Note that if the driver uses a count-based API, it should call
oneshot_count_init during initialization to tell the upper-layer
the timer frequency.
The count-based interfaces are enabled via CONFIG_ONESHOT_COUNT.
The following are the deprecated timespec interfaces:
int (*max_delay)(FAR struct oneshot_lowerhalf_s *lower, FAR struct timespec *ts);
int (*start)(FAR struct oneshot_lowerhalf_s *lower, FAR const struct timespec *ts);
int (*cancel)(FAR struct oneshot_lowerhalf_s *lower, FAR struct timespec *ts);
int (*current)(FAR struct oneshot_lowerhalf_s *lower, FAR struct timespec *ts);
They provide functions for:
getting the maximum timer delay,
starting a relative timer,
canceling a timer event
and getting the current timer count.
ClockCount
The recommended oneshot APIs are all count-based. So how do we handle time conversion? We provide a unified ClockCount(clockcount.h) layer for fast and safe time conversions, including:
count to timespec
count to tick
timespec to count
tick to count
We notice that there always at least two divisions in timing conversion. So clockcount implements two methods to accelerate time conversion:
1. Invariant Divisor Division Optimization: Used for converting counts to seconds or ticks. It can be enabled via
CONFIG_ONESHOT_FAST_DIVISION. This division optimization can transforms a division into:
one unsigned high multiplication (UMULH),
one subtraction,
one addition, and
one logical right shift (LShR).
Please note that Invariant Divisor Division Optimization does not necessarily provide a performance advantage. It is related to the overhead of UMULH and UDIV instructions on different CPU platforms. E.g. On early ARMv8A platforms (Cortex A-53), UMULH took 6 cycles, which meant that enabling optimization was actually less efficient than direct division using the UDIV instructions.

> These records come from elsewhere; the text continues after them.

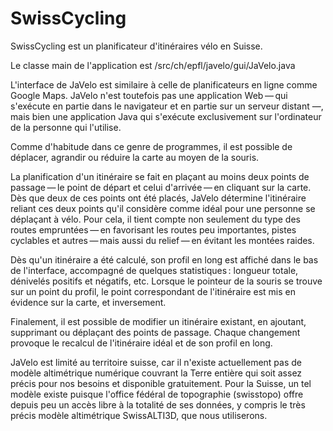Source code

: # SwissCycling

SwissCycling est un planificateur d'itinéraires vélo en Suisse.

Le classe main de l'application est /src/ch/epfl/javelo/gui/JaVelo.java

L'interface de JaVelo est similaire à celle de planificateurs en ligne comme Google Maps. JaVelo n'est toutefois pas une application Web — qui s'exécute en partie dans le navigateur et en partie sur un serveur distant —, mais bien une application Java qui s'exécute exclusivement sur l'ordinateur de la personne qui l'utilise.

Comme d'habitude dans ce genre de programmes, il est possible de déplacer, agrandir ou réduire la carte au moyen de la souris.

La planification d'un itinéraire se fait en plaçant au moins deux points de passage — le point de départ et celui d'arrivée — en cliquant sur la carte. Dès que deux de ces points ont été placés, JaVelo détermine l'itinéraire reliant ces deux points qu'il considère comme idéal pour une personne se déplaçant à vélo. Pour cela, il tient compte non seulement du type des routes empruntées — en favorisant les routes peu importantes, pistes cyclables et autres — mais aussi du relief — en évitant les montées raides.

Dès qu'un itinéraire a été calculé, son profil en long est affiché dans le bas de l'interface, accompagné de quelques statistiques : longueur totale, dénivelés positifs et négatifs, etc. Lorsque le pointeur de la souris se trouve sur un point du profil, le point correspondant de l'itinéraire est mis en évidence sur la carte, et inversement.

Finalement, il est possible de modifier un itinéraire existant, en ajoutant, supprimant ou déplaçant des points de passage. Chaque changement provoque le recalcul de l'itinéraire idéal et de son profil en long.

JaVelo est limité au territoire suisse, car il n'existe actuellement pas de modèle altimétrique numérique couvrant la Terre entière qui soit assez précis pour nos besoins et disponible gratuitement. Pour la Suisse, un tel modèle existe puisque l'office fédéral de topographie (swisstopo) offre depuis peu un accès libre à la totalité de ses données, y compris le très précis modèle altimétrique SwissALTI3D, que nous utiliserons.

2. Multiply-Shift Approximate Division: Used to convert delta counts into nanoseconds or ticks.
Note this was enabled by default. If extramely precise time conversion is required, it should be disable. This method trades off slight precision (a few nanoseconds) for better performance. However, due to potential multiplication overflow, it is only suitable for relative time conversions. The first method is exact, but takes about 6-9 CPU cycles. The approximate approach requires only one unsigned multiplication and one LShR, typically consuming around 4 CPU cycles, making it significantly faster.
Combining 1 and 2, we can achieve a fast and precise time conversion.